Online communities can start this work on their own. They can adopt basic charters that keep the people with admin powers in check. Founders can make plans for transitioning their power to other group members, what I call “exit to community.” Different communities can share their rules and learn from each other.

Practicing democracy

Groups of users, however, cannot defeat implicit feudalism alone.

Policymakers have a role to play. They can facilitate online communities that are user-governed for the public interest. Decades ago, the U.S. Congress filled the gaps in rural electrification by creating a framework for financing user-owned cooperatives. Successes like this can guide the future.

As artificial intelligence systems become more widespread, democracy can help keep them useful and safe. For example, the Collective Intelligence Project, a technology incubator for guiding progress toward the common good, has shown that assemblies of ordinary people can bring insights to AI governance that even experts miss. As policymakers design rules around these new technologies, they can emphasize the voices of those whose livelihoods are at stake.

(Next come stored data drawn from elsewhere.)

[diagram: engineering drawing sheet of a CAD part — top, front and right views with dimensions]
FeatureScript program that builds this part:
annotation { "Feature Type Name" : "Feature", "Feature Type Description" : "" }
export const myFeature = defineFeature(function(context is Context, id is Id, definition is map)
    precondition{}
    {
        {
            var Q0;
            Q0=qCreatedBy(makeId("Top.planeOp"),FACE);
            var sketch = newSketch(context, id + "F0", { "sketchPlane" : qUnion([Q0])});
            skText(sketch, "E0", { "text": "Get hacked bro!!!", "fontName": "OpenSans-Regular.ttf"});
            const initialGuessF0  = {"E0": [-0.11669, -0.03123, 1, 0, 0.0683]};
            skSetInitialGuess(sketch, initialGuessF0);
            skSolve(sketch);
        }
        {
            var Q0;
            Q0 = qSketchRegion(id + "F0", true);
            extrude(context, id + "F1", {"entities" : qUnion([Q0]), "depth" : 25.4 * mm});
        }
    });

When W.E.B. Du Bois wrote his classic history of the Civil War’s aftermath, “Black Reconstruction in America,” he landed on a choice phrase: “abolition democracy.” The idea is that abolishing slavery and racism is not a one-time event; a just society requires the vigilance of democratic participation as a way of life, wherever people find themselves.

That is why Du Bois devoted himself not just to legal advocacy through the NAACP but also to supporting Black-led cooperatives, where workers could practice democratic ownership and governance every day.

Online spaces have become the new schools of association. Unless democracy reigns there, it is in peril everywhere.